## Data excerpt
Start of Block

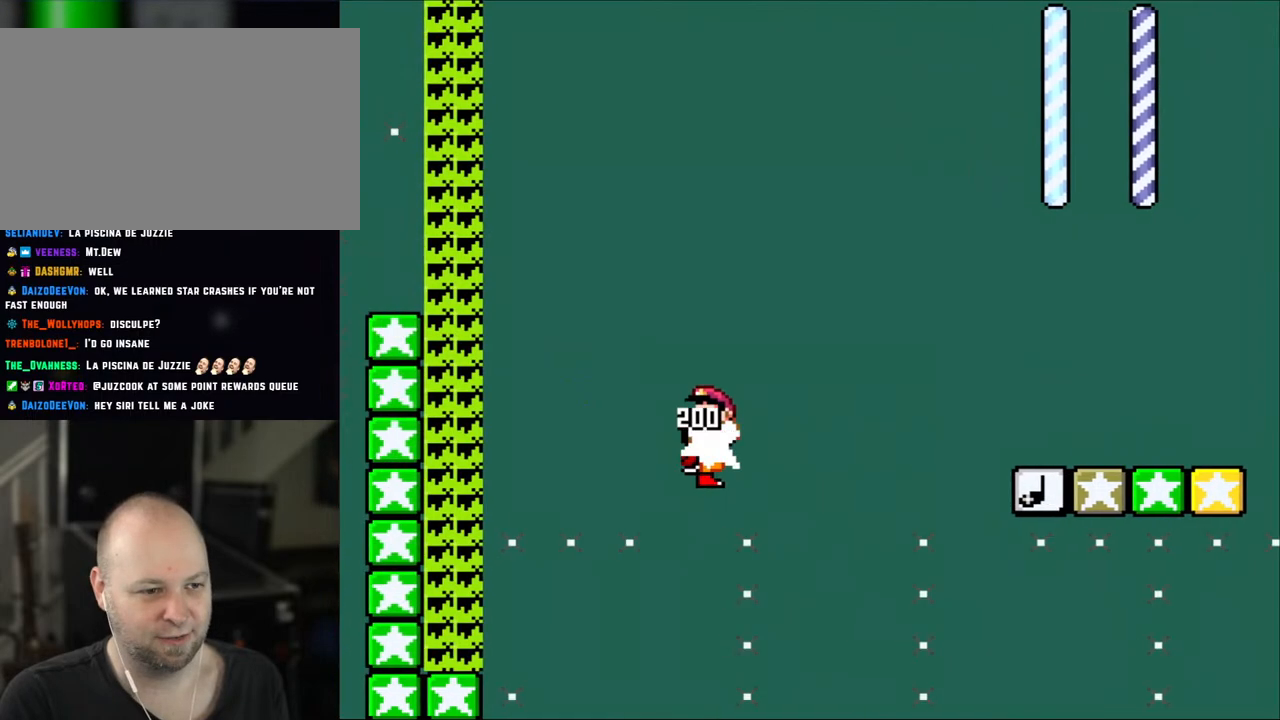
{"buttons": ["B", "Y", "DPAD_LEFT"], "events": []}
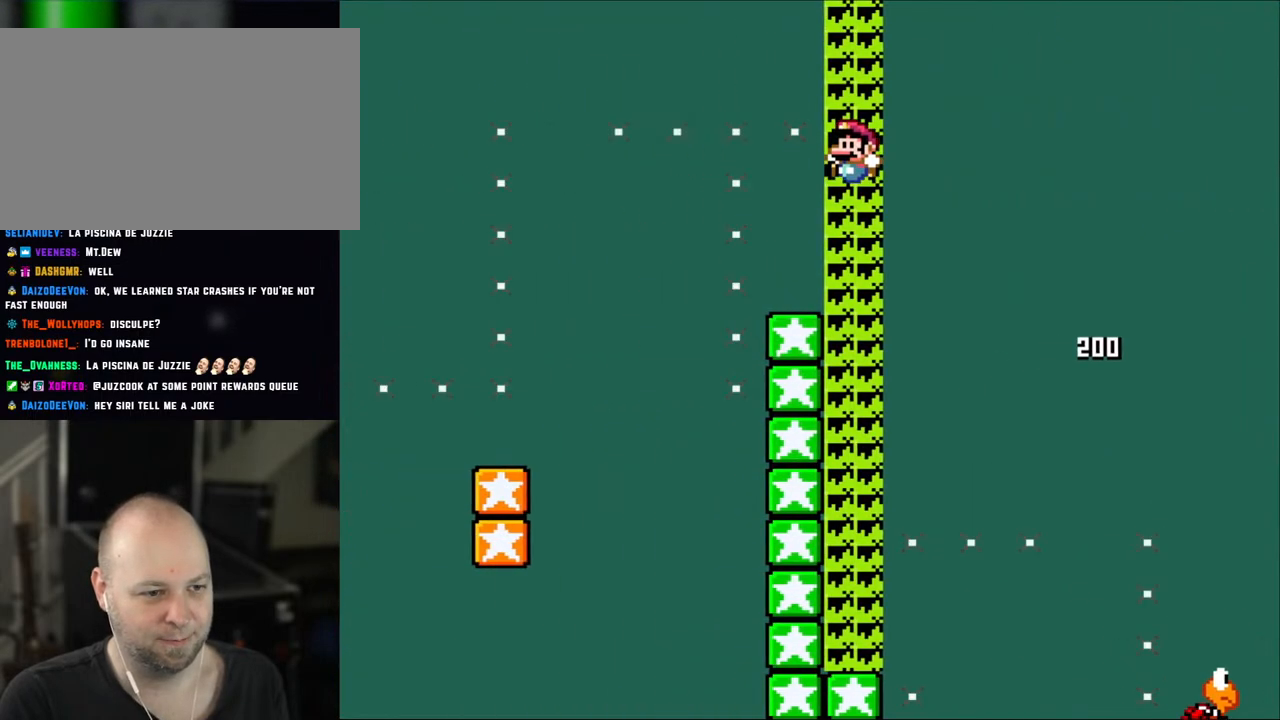
{"buttons": ["B", "Y", "DPAD_UP", "DPAD_LEFT"], "events": [[300, "DPAD_UP", "down"]]}
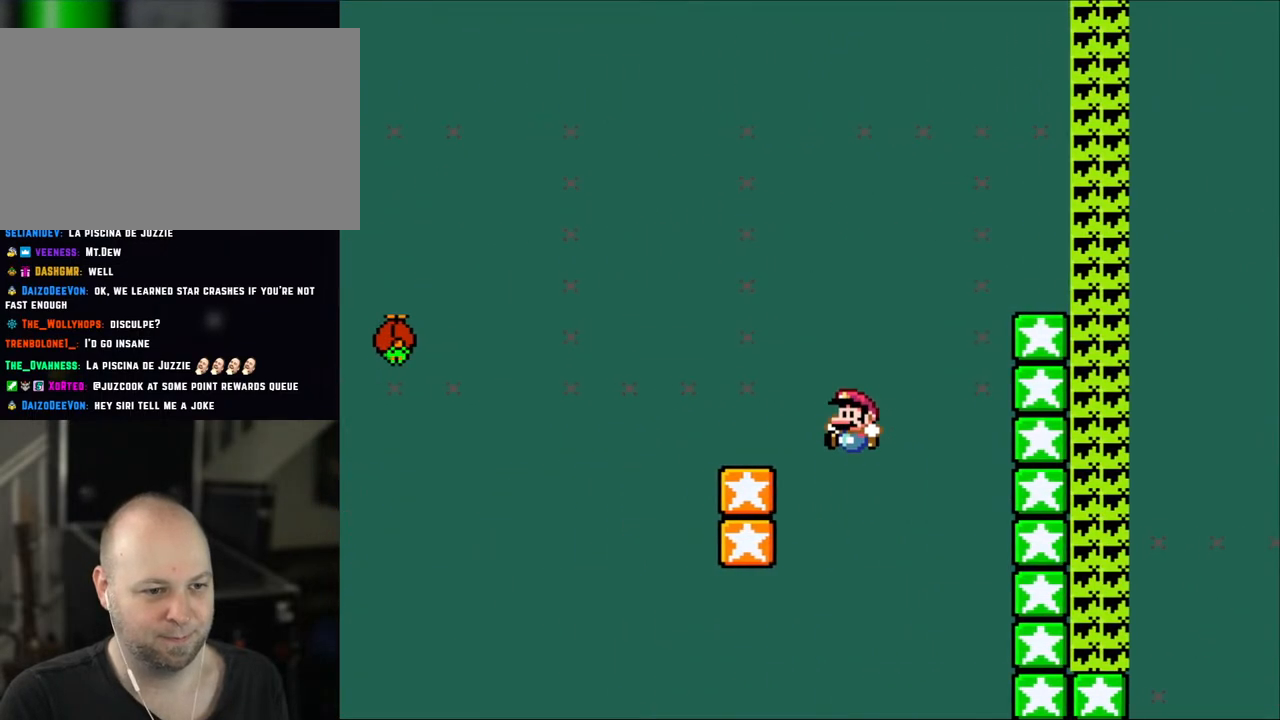
{"buttons": ["Y", "DPAD_UP", "DPAD_LEFT"], "events": [[350, "B", "up"]]}
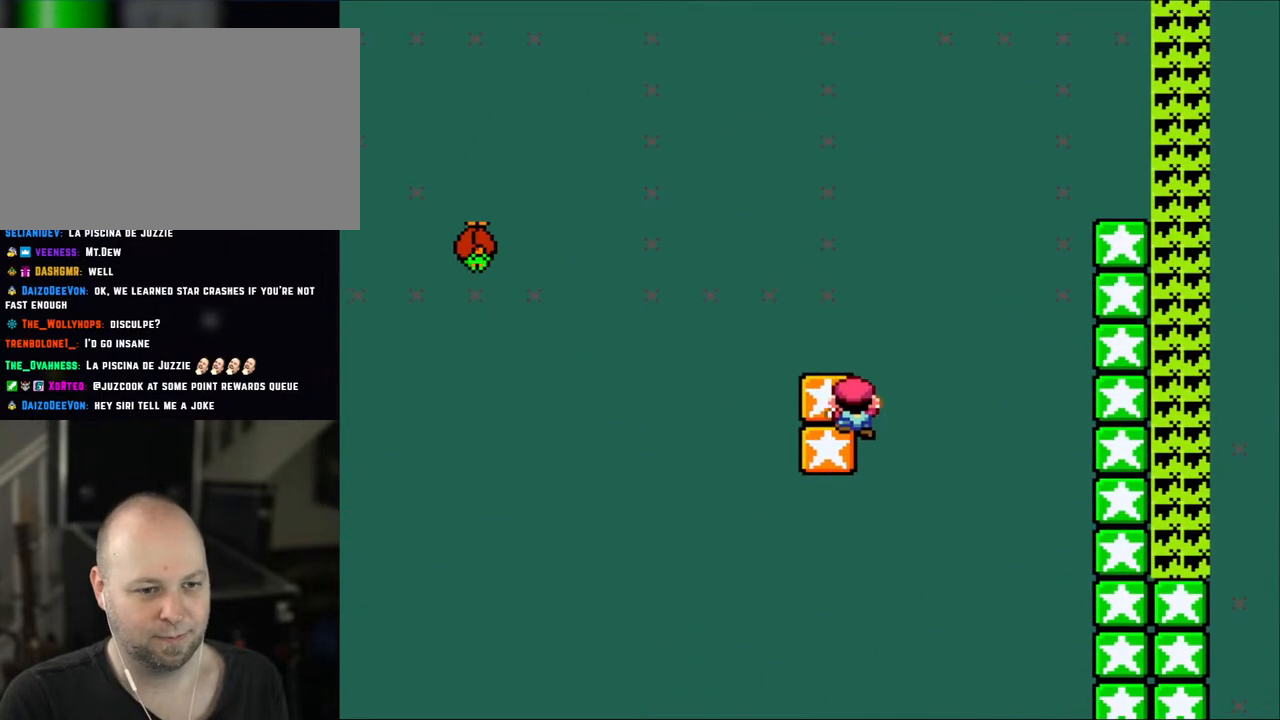
{"buttons": ["Y", "DPAD_LEFT"], "events": [[150, "DPAD_UP", "up"], [300, "DPAD_LEFT", "up"], [500, "DPAD_LEFT", "down"]]}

End of Block

## Exercise objective
Identify the lines above with the word "down". Copy them.

## Finished task
{"buttons": ["B", "Y", "DPAD_UP", "DPAD_LEFT"], "events": [[300, "DPAD_UP", "down"]]}
{"buttons": ["Y", "DPAD_LEFT"], "events": [[150, "DPAD_UP", "up"], [300, "DPAD_LEFT", "up"], [500, "DPAD_LEFT", "down"]]}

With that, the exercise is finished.